Platform-specific parameters#
A few parameters are platform-specific by design and are intentionally NOT part of the shared contract:
| Parameter or tool | Platform | Why |
|---|---|---|
launch_app identifiers | macOS: bundle_id, urls. Windows: aumid, launch_path, path, start_minimized. | App launch is OS-native. name is the portable fallback that works on both. |
debug_window_info | Windows only | A window-handle / class / rect / z-order debug tool with no macOS or Linux counterpart. |
check_permissions.prompt | macOS only | Raises the TCC permission dialogs; there is no Windows or Linux equivalent of TCC. |
| Windowless screen-absolute (desktop-scope) clicks/scrolls | all three platforms, exposed differently | The capability exists everywhere, but the knob differs: macOS takes a per-call scope:"desktop" parameter on the pointer tools, while Windows and Linux gate it on the persisted capture_scope:"desktop" config (set_config). So a per-call scope param appears only on macOS; on Windows/Linux you opt in once via config. Unifying this knob is a tracked follow-up. |
modifier on a background click | honored on macOS and Linux; dropped on a Windows background click | A Windows background click goes through UIA Invoke / PostMessage, which carry no live keyboard state, so modifier takes effect only on the delivery_mode:"foreground" (SendInput) rung there. |
Action response shape#
Action tools (click, double_click, right_click, drag, scroll, type_text, press_key, hotkey, set_value) return these structured fields:
| Field | Type | Meaning | Value set / presence |
|---|---|---|---|
path | string | Delivery rung that ran. | "ax", "cgevent", "cgevent_fg", "key_events", "key_events_fg", "pixel", "x11_atspi", "x11_pixel", "x11_pixel_fg", "msaa". |
verified | boolean or absent | AX read-back verification result. true means the driver read the effect back through AX; false means the action dispatched but is unconfirmed; absent means the tool does not carry this field. | true, false, or absent. |
effect | string | Action confidence signal. | "confirmed", "unverifiable", "suspected_noop". |
escalation | object or absent | Machine-readable next-rung recommendation. Present only when the driver recommends climbing the ladder. | { recommended: "px" | "foreground" | "page", reason: string }, or absent. |
Per-tool notes#
get_window_state degraded results#
On Linux (and macOS/Windows), the structured result may include degraded: true alongside a degraded_reason string when the accessibility walk completed but found no actionable elements. This distinguishes "a11y bridge not up, daemon not on the session D-Bus, or non-AX surface" from a window that genuinely has no controls — do not treat elements: [] as authoritative when degraded: true is set.
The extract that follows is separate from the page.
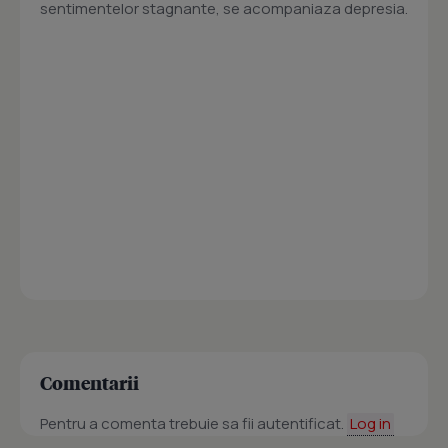
sentimentelor stagnante, se acompaniaza depresia.
Comentarii
Pentru a comenta trebuie sa fii autentificat.
Log in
When degraded: true, act by px off the screenshot returned in the same response.
page platform support#
get_text, query_dom, click_element, and execute_javascript work cross-platform (macOS, Windows, Linux). insert_text and type_keystrokes are implemented on macOS only for now; Windows and Linux return a clear "not implemented" error rather than a silent no-op. Tracked in trycua/cua#2084.